(Text segment):
John Callaghan, a ProfileTree client, noted: “Gabbi was especially helpful. She guided me through the web design process clearly and also helped me understand and use AI tools effectively.”
Testing Your Website for Accessibility
No single tool catches everything. Effective accessibility testing combines automated scanning with manual checks and, where possible, testing with real users.
Automated tools to run first:
- WAVE (wave.webaim.org) — visual overlay showing errors and alerts directly on the page
- Axe Accessibility Checker — a browser extension giving detailed technical error reports
- Google Lighthouse — built into Chrome DevTools, includes an accessibility audit alongside performance
Automated tools typically catch around 30–40% of accessibility issues. The remainder requires human judgment.
Manual checks to run on every page:
- Tab through all interactive elements using only the keyboard
- Check colour contrast ratios for all text and UI components
- Verify all images have appropriate alt text
- Test the page with a free screen reader (NVDA for Windows, VoiceOver on Mac/iOS)

(Material shown):
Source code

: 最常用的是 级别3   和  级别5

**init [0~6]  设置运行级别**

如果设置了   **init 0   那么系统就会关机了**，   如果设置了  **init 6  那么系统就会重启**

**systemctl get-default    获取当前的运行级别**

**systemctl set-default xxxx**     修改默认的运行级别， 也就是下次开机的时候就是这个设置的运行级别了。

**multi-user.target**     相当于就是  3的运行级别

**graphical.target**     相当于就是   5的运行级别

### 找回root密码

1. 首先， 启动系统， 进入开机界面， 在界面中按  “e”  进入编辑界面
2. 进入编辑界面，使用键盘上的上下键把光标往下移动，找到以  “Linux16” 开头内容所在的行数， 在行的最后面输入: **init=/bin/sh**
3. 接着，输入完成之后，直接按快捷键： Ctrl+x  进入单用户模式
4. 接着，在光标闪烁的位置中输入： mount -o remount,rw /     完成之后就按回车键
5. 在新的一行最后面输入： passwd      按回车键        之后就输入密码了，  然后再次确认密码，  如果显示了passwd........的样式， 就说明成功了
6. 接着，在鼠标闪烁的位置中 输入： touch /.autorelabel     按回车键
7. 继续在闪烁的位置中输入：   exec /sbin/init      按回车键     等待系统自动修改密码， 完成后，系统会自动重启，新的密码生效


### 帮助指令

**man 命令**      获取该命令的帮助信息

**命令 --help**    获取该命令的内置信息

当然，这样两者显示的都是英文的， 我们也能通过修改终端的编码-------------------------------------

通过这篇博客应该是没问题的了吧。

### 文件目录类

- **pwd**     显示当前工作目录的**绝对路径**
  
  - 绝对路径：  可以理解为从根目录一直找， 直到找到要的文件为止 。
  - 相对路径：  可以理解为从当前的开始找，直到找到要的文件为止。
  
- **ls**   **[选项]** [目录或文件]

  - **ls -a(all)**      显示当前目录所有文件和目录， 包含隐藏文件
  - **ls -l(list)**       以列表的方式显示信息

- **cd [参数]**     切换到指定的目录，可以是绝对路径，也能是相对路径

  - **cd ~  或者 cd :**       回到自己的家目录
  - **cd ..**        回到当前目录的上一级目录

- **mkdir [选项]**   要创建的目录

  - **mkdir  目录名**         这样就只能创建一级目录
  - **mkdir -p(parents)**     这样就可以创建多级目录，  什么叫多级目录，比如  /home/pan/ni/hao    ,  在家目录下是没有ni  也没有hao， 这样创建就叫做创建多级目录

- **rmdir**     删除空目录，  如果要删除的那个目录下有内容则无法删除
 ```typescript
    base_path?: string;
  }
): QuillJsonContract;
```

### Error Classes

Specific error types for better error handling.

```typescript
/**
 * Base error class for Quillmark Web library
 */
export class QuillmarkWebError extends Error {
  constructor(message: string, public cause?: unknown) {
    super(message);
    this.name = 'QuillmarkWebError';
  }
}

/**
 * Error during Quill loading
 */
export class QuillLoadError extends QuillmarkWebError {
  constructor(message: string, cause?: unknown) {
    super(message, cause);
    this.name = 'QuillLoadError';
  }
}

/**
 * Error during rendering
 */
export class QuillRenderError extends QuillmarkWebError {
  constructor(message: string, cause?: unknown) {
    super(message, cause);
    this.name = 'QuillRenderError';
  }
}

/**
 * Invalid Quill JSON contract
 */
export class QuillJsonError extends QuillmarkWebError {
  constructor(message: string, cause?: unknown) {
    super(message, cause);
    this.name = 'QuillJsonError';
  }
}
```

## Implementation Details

(Required action 1): According to the accessibility testing text, what share of accessibility issues do automated tools typically catch?
(Required action 2): Please write out the accessibility testing text from "Testing Your Website" to "VoiceOver on Mac/iOS)".

(Result 1): Around 30–40%.

(Result 2):
Testing Your Website for Accessibility
No single tool catches everything. Effective accessibility testing combines automated scanning with manual checks and, where possible, testing with real users.
Automated tools to run first:
- WAVE (wave.webaim.org) — visual overlay showing errors and alerts directly on the page
- Axe Accessibility Checker — a browser extension giving detailed technical error reports
- Google Lighthouse — built into Chrome DevTools, includes an accessibility audit alongside performance
Automated tools typically catch around 30–40% of accessibility issues. The remainder requires human judgment.
Manual checks to run on every page:
- Tab through all interactive elements using only the keyboard
- Check colour contrast ratios for all text and UI components
- Verify all images have appropriate alt text
- Test the page with a free screen reader (NVDA for Windows, VoiceOver on Mac/iOS)